Figure 11-4. Low-angle evacuation - descending.
(2) The extra man may assist with the litter or precede the team to select a trail, clearing away shrubs and vines. He reconnoiters so that the team need not retrace its steps if a cliff is encountered.
(3) The most direct, practical passage should be taken utilizing available natural anchors as belay positions.
Evacuation down cliffs should be used only when absolutely necessary and only by experienced personnel. The cliffs with the smoothest faces are chosen for the route. Site selection should have the following features: suitable anchor points, good loading and unloading platforms, clearance for the casualty along the route, and anchor points for the A-frame, if used. There are many ways to lower a casualty down a steep slope. As long as safety principals are followed, many different techniques can be used. One of the easiest and safest techniques is as follows (Figure 11-5):
a. Use multiple anchors for the litter and litter tenders.

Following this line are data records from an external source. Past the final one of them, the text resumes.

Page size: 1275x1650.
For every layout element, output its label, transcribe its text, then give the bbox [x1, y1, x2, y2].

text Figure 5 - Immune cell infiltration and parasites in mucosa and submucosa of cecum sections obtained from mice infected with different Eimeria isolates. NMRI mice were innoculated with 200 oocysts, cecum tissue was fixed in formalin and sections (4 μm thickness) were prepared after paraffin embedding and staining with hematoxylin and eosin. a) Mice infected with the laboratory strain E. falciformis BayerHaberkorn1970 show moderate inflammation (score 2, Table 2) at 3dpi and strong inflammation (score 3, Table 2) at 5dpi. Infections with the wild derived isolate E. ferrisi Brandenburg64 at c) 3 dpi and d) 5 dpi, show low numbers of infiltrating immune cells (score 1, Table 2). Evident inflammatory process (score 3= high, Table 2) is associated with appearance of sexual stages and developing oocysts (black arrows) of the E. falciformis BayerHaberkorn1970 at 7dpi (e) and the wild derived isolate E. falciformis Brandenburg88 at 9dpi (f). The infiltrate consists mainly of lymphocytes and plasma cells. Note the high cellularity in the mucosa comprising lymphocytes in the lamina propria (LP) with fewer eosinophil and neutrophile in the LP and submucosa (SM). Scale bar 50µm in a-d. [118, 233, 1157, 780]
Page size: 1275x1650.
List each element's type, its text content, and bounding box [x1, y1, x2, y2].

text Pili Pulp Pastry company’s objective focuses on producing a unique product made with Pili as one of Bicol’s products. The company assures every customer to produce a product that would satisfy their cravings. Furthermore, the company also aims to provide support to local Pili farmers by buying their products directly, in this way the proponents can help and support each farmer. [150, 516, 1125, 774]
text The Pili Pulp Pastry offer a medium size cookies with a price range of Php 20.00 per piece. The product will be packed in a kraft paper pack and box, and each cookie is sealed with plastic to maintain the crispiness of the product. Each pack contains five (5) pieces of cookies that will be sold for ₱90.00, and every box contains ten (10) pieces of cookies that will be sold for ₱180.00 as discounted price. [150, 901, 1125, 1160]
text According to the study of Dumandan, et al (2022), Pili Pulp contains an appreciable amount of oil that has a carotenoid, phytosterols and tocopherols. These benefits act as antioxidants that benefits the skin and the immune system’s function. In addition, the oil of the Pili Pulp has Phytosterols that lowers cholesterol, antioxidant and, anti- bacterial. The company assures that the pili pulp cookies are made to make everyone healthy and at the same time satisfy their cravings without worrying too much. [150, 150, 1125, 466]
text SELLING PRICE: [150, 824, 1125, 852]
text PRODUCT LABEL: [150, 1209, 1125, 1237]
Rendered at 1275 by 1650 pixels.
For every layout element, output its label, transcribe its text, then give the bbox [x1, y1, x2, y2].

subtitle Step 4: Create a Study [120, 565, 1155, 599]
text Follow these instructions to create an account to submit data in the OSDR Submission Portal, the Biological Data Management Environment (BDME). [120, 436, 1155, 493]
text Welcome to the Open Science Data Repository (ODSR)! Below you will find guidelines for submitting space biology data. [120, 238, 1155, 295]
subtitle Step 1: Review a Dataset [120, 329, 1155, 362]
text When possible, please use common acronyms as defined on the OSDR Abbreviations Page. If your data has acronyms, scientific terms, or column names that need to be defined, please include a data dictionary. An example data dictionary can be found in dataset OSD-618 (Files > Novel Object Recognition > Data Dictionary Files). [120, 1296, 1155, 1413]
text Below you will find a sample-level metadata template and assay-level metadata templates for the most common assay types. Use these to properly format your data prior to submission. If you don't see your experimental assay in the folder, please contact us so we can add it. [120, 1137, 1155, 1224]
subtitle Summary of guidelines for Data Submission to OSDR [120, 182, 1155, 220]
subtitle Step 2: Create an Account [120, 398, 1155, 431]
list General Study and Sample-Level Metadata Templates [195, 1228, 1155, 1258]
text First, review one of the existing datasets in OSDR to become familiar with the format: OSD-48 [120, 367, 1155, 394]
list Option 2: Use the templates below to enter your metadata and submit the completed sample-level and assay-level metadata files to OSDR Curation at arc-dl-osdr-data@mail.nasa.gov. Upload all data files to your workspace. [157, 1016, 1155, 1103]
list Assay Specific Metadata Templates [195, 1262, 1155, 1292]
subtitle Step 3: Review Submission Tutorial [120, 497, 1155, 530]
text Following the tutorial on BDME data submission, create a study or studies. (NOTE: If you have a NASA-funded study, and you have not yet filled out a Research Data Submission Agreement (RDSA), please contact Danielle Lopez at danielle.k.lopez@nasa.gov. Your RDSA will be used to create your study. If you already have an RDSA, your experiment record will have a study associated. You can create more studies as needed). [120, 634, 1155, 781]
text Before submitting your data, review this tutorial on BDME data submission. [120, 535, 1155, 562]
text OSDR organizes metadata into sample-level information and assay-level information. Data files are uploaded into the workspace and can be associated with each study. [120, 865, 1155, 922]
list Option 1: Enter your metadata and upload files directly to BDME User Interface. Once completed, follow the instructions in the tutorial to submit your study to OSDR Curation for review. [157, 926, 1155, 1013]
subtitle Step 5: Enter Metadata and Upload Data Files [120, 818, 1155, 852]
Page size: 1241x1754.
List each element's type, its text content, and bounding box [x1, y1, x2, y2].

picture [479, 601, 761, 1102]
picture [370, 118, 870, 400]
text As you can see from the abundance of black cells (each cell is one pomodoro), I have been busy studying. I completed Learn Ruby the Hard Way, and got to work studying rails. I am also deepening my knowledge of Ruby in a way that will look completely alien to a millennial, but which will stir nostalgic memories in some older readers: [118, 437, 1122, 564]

b. Secure the litter to the lowering rope with a minimum of four tie-in points (one at each corner of the litter). Lengths of sling rope or 7-millimeter cordage work best. Make the attached ropes adjustable with Prussik knots so that each corner of the litter can be raised or lowered to keep the litter stable during descent. Tie the top of the ropes with loops and attach to the lowering rope with a pear shaped locking carabiner.
c. Two litter tenders will descend with the litter to control the descent and to monitor the casualty. They can be attached to separate anchors and either self-belay themselves or be lowered by belayers.
d. Once the steep slope has been negotiated, continue the rescue with a low-angle evacuation.
Figure 11-5. Cliff evacuation descent.